При переводе кабардинского эпоса переводчики встретились с такими же трудностями и проявили такую же сильную волю к творческому преодолению их. Знатоки народных кабардинских сказаний и песен, объединенных под общим названием «Нарты», определяют эти трудности так:
«Музыкальное богатство кабардинского стиха составляют внутренние созвучия. Последние слоги предыдущей строки повторяются начальными слогами последующей, затем в середине третьей строки и снова возникают в пятой или шестой строках. Звучность стиха усиливают анафоры – то есть повторения сходных слов, звуков, синтаксических построений в начале строк»[127].
Переводчики старались передать возможно точнее эти особенности кабардинского стиха. Вот типичный отрывок из «Сказания о Нарте Сосруко» в переводе замечательного мастера Семена Липкина:
Шли на Хасе Нартов речи
О геройской сече грозной,
О путях непроходимых,
О конях неутомимых,
О набегах знаменитых,
О джигитах непоборных,
Об убитых великанах,
О туманах в высях горных,
О свирепых ураганах
В океанах беспредельных,
О смертельных метких стрелах,
О могучих, смелых людях,
Что за подвиг величавый
Песню славы заслужили.
«В этом отрывке, – говорят исследователи, – сочетаются почти все особенности кабардинского стиха: и своеобычный рисунок рифмы-зигзага – „знаменитых – джигитах – убитых“ или „великанах – туманах – океанах“, и концевая рифма (в сочетании с внутренней) – „о путях непроходимых, о конях неутомимых“, и анафора в синтаксическом построении строчек. Читатель, конечно, заметит, что в этом отрывке слово „речи“, стоящее в конце строки, рифмуется со словом „сече“, стоящим в середине строки. То же самое следует сказать о рифмах „стрелах – смелых“, „величавый – славы“[128]».

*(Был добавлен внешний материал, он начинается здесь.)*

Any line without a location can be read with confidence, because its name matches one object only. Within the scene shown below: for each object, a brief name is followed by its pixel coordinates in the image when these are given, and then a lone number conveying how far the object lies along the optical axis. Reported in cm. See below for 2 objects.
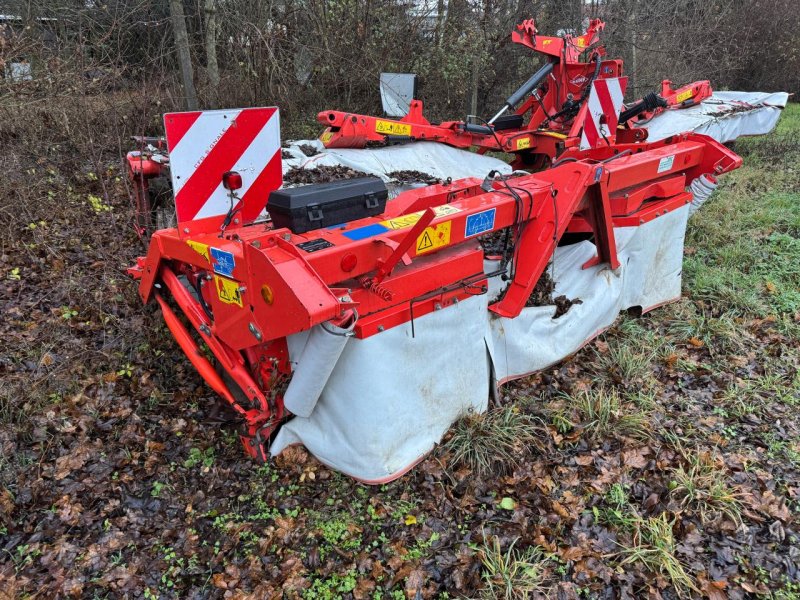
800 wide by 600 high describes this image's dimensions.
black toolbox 239
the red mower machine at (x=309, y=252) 221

Эти формы стиха свойственны не одним кабардинцам. Они присущи большинству произведений ориентальной поэзии. Для Семена Липкина они стали родными, словно он казах или киргиз. Органически усвоив эти трудные формы, он за четверть века своей неустанной работы воссоздал для русских читателей гениальные эпопеи Востока: «Лейли и Меджнун», «Манас», «Джангар». Где ни откроешь его перевод этих старинных восточных поэм, всюду граненый, ювелирный, узорчатый стих.
Впрочем, в тех случаях, когда этого требует подлинник, Липкин воздерживается от такого чрезмерного богатства созвучий, но всегда сохраняет живую, естественную, непринужденную, безошибочно верную дикцию:
В те дни, когда Джемшида славил мир,
Жил в Руме знаменитый ювелир.
Он зодчим был, а также мудрецом.
Гранильщиком и златокузнецом.
Однажды шаху молвил ювелир:
«О царь царей! Ты покорил весь мир,
Ты всех владык величьем превзошел, –
Достойным должен быть и твой престол.
О шах! Твой лик – счастливый лик зари.
Пусть прочие владыки и цари
Довольствуются деревом простым,
Но твой престол – да будет золотым!.. »
Всем сердцем принял шах такой совет.
«О светоч знаний!» – молвил он в ответ.
«Ты хорошо придумал, чародей,
Начни же труд желанный поскорей!»[129]
Таким классически четким стихом звучит в переводе С. Липкина поэма великого узбекского поэта-мыслителя Алишера Навои «Семь планет». Прославляя в ней искусство ювелира, Навои сравнивает с ювелиром – поэта:
Когда слова нанижет ювелир,
Их стройной красоте дивится мир.
Липкин представляется мне именно таким ювелиром, «златокузнецом и гранильщиком», создающим драгоценные ожерелья стихов. Первооткрыватель восточного фольклорного эпоса, зачарованный его красотой, Липкин приобщает к своему восхищению и нас. Хотел бы я видеть того неравнодушного к поэзии человека, который, начав читать «Семь планет» в липкинском переводе, мог бы оторваться от книги, не дочитать до конца.